The above provisions should also be read together with an amendment to s 186 in respect of the definition of dismissal. There has been some controversy over whether s 186(1)(b)(i) dealing with non-renewal of a fixed-term contract applies where the employee expected not renewal, but permanent employment. In a recent decision the LAC decided that it did not apply. An amendment to the section now determines that the non-appointment of a fixed term employee on a permanent basis will amount to a dismissal when an employee engaged under a fixed term contract of employment reasonably expected the employer to retain the employee on an indefinite contract of employment, but the employer offered to retain the employee on less favourable terms, or did not offer to retain the employee.

Should a position for which a fixed term contract was used, become a permanent one in the employer’s structure, employers would be well advised to appoint the incumbent to that position, unless there is a good reason for not doing, e.g. misconduct or incapacity, and the necessary steps had been followed to address these issues.
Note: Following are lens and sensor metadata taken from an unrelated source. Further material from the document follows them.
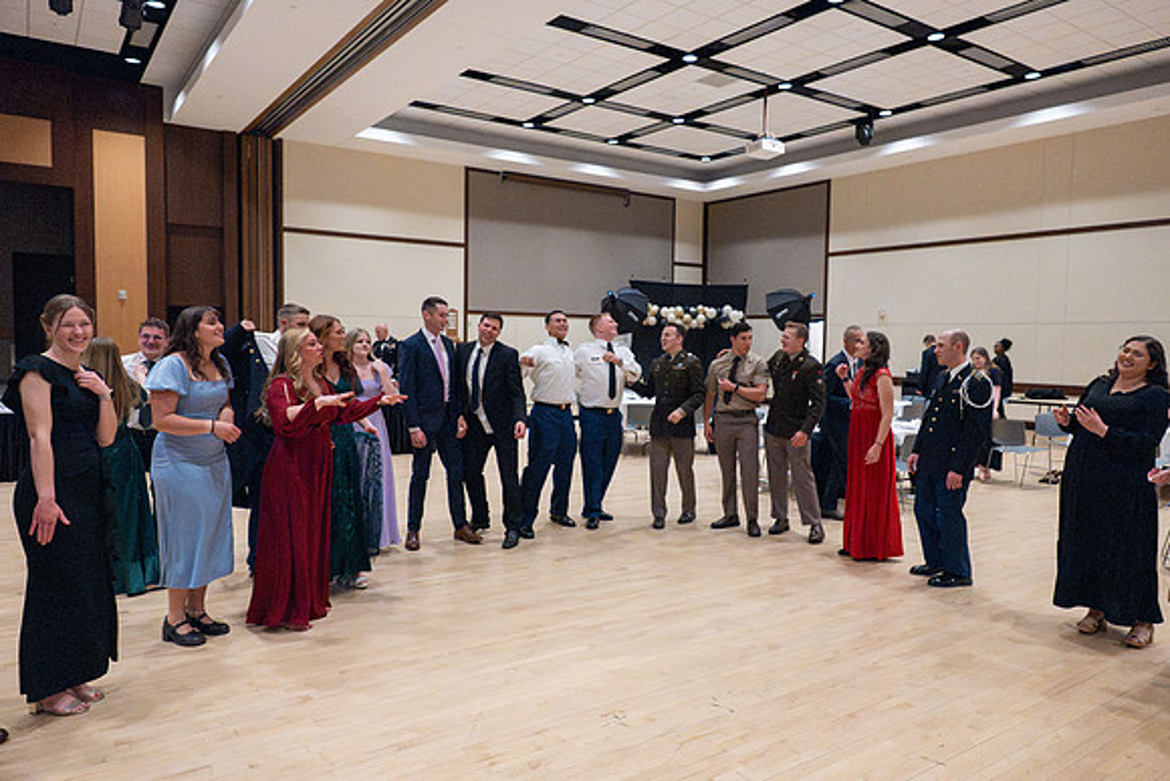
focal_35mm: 25
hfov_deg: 72.3
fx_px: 800
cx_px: 591
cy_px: 391
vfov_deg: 52.0
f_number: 3.5
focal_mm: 24
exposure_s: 1/400
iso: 20000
Furthermore, the above provisions in general allow for equal treatment of employees on a fixed term basis and ensure that they have equal access to vacancies and other opportunities, even though they are appointed on a fixed term basis, thereby ensuring that their vulnerable status is protected.




A part-time employee is someone who works less than hours normally worked in a workplace, e.g. ½ day instead of the normal 8-hour day worked by other employees at the workplace; or 1 day per week instead of 5 days per week, etc.
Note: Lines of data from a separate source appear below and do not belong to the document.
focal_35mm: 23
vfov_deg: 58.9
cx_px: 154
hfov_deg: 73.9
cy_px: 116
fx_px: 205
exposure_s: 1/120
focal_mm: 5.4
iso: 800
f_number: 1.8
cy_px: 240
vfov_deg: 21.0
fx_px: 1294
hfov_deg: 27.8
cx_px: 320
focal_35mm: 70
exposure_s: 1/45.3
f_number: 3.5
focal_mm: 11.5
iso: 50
According to the new s 198(c)(3) part-time employees should on the whole not be treated less favourably than a ‘comparable’ full-time employee doing the same or similar work, unless there is a justifiable reason for the different treatment. A part-time employee should also be provided with access to training and skills development as well as access to opportunities to apply for vacancies on the whole not less favourable than the access applicable to a comparable full-time employee.
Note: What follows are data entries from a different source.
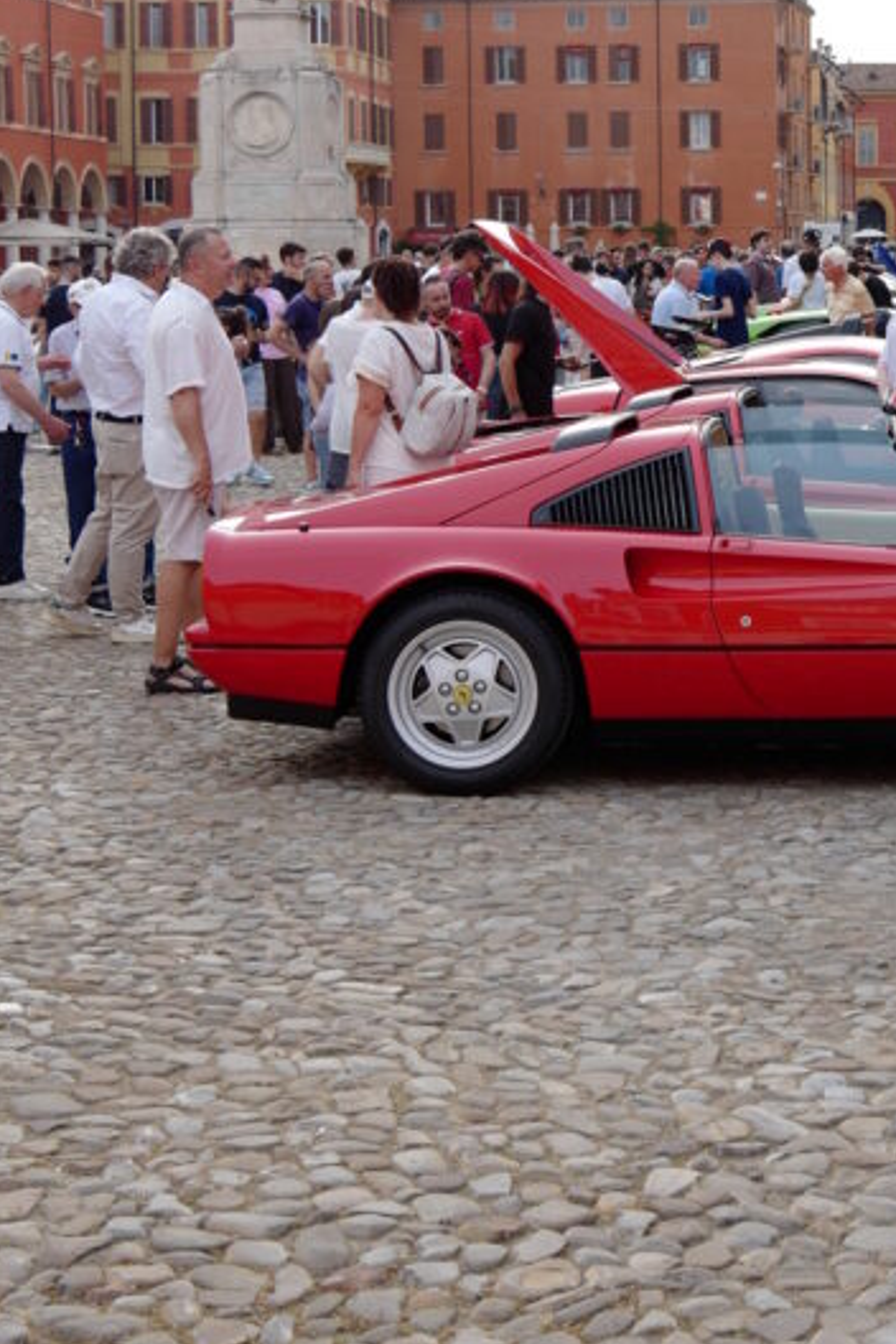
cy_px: 349
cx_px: 818
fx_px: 2464
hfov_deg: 20.2
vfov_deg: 30.1
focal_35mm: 66
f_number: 3.9
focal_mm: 23
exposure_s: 1/200
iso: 100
Justifications for differential treatment

A justifiable reason for different treatment may include seniority, experience or length of service, merit, the quality or quantity of worked performed and any other criteria of a similar nature not prohibited in law.

This section does not apply if:

  •  the employee earns in excess of the statutory threshold, or
  • the employee is engaged in a fixed term contract that is permitted by any statute, sectoral determination or collective agreement, or
  • an employer employees less than 10 employees or employs less than 50 employees and whose business has been in operation for less than 2 years, unless the employer conducts more than one business, or the business was formed by the division or dissolution of an existing business; or
  • to an employee who ordinary works less than 24 hours a month; and
  • during an employee’s first six months of continuous employment.


Again, this provision tries to protect vulnerable employees and practices that deprive employees of their right to fair labour practices and forces employers to apply principles of equal treatment and parity to those in a-typical employment. The protection provided is similar to those employees appointed on a fixed term basis.


Overall, the amendments are aimed at promoting the achievement of the original objects of the LRA, i.e. ensuring that the employment rights provided for in the Constitution are extended to all employees, particularly vulnerable ones, such as fixed term and part-time employees. Some of the provisions will impact significantly on companies’ employment strategies. However, for the most part employers who use fixed-term and other non-standard forms of employment for sound, business-related reasons, should not experience too much difficulty.